I write about literally everything; last year I wrote more about the struggles I was going through. The learning to let go of the pain, my healing process, and the journey through my new chapter. I woke up this morning, and I am at peace. I love myself, I love my child, I love the people in my life, I am loved, and I am whole again.
To be able to say that is power I cannot begin to describe.After my separation, I took time to go heal. I went home to process my new reality. I worked on myself, felt the pain, and am still learning to let go of the behaviors that came with that loss. To forgive myself for the things I did for love, to forgive him for the things that hurt, and even to look at the realities of what transpired.

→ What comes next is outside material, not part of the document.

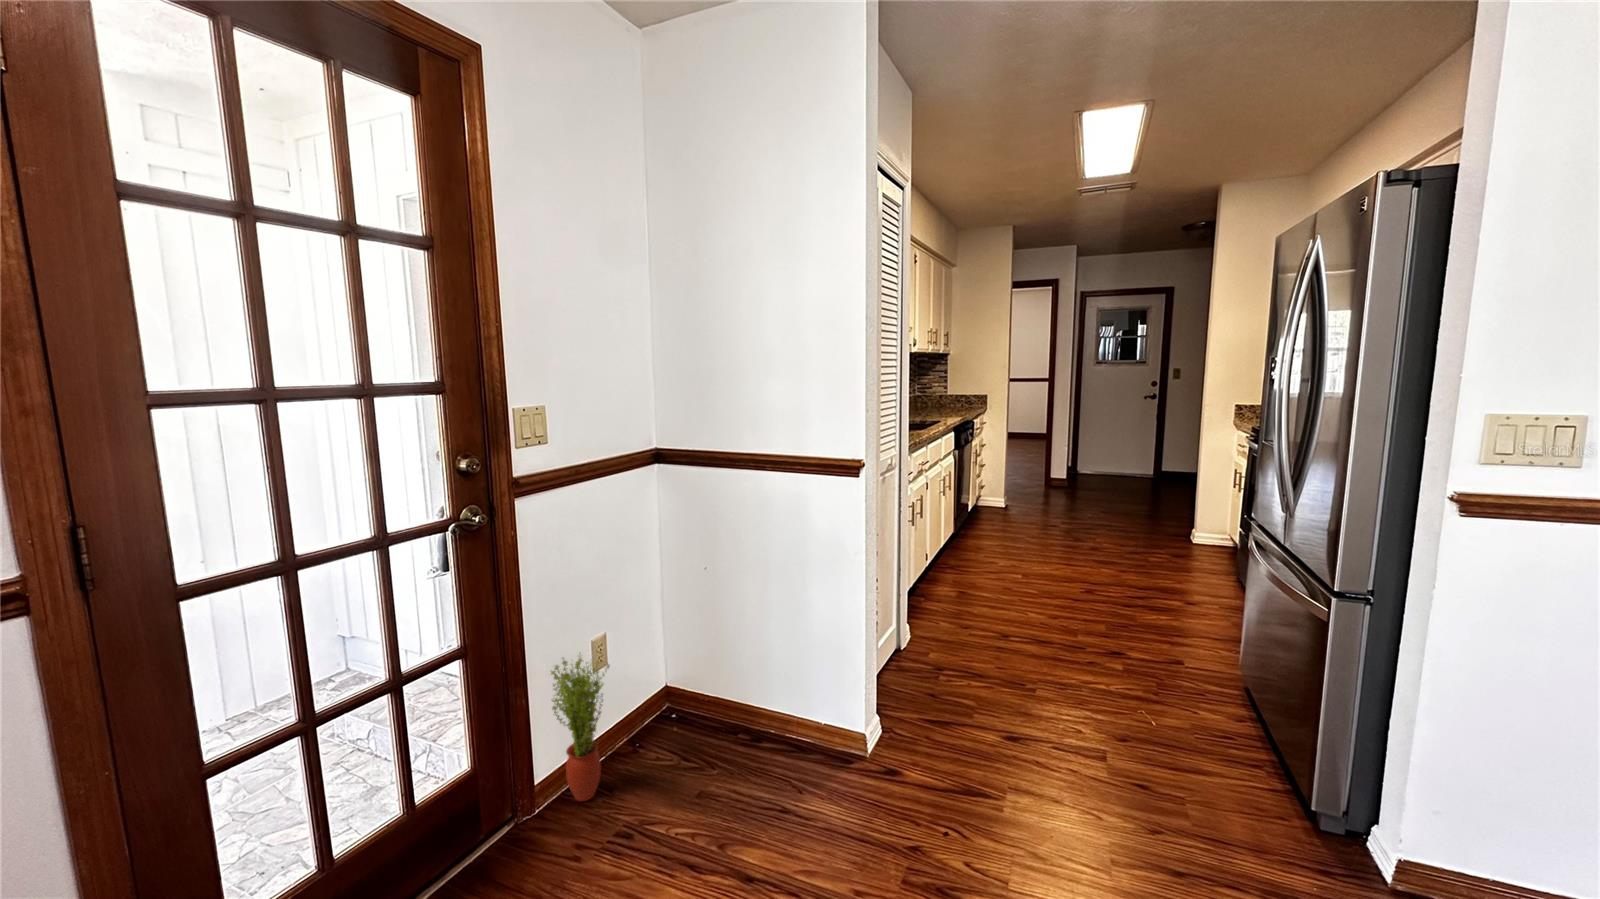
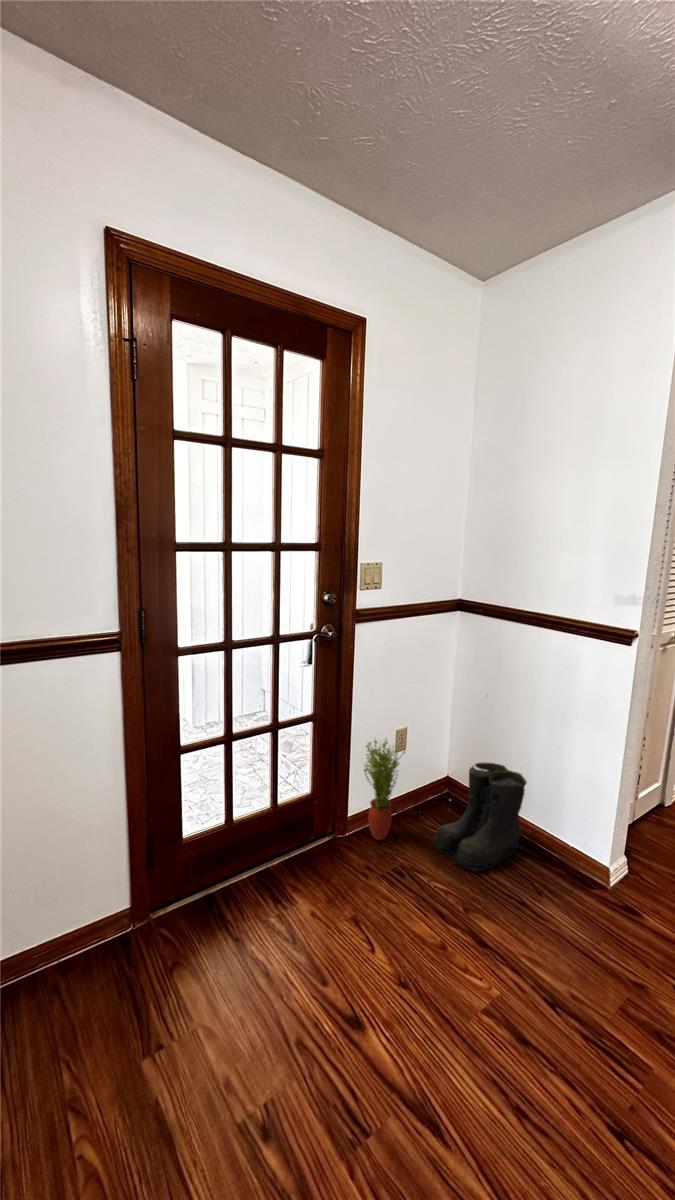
boots: none [661,650,771,794] -> present [433,763,527,872]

Broken relationships break a person, and so you build walls to protect yourself from the possibility of it happening. And walls I built. Not realizing how much guarded I was, I continued my life. Then one day it was pointed out how I have a pattern, and I went to reflect. Lo and behold the walls of Jericho, set so tall they weren’t going to break easy.
The reality is most people go back to dating when they have walls to protect them.I am me, and mental health is very important to me. So I went back to the journey of self-therapy. A journey that has taken months longer than I thought. Painful process, if you ask me, because it’s easy to lie to your therapist about these things. It’s easy to tiptoe around your friends when they ask how you are doing. Try lying to yourself and see how that goes.

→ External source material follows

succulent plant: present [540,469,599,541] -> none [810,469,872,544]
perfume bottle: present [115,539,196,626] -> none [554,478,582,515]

I woke up this morning very fulfilled. It may have been a long journey, but I am whole again.
I write this with so much pride and joy. I have been to the depths of pain, and now I can smile. Oh to have this moment, to be at peace, and to be grateful.
One advice I can give is to take responsibility for your mistakes. For putting yourself in a position to be hurt, for staying longer than you should have. Accept the things you did wrong and forgive the other person for breaking your trust like that. Forgive those who tried to talk you back into the pain; forgive those that were in a position to help and didn’t. Forgiveness isn’t about letting them go without consequences; it is about letting yourself go. Allow yourself to feel the pain so you can set yourself free from all of it.
Looking back, it took longer than I thought it would. But today I can look back and say this I Prayed For 🥰.
So here’s to the start of a new era, to being happy, to being content, and to experiencing new things. Indeed, the old has gone and the new has come—the start of an era. The most important lesson I have learned is that it’s never too late to unlearn. It takes strength to ask for help. Baby girl era, Happy Girl Era.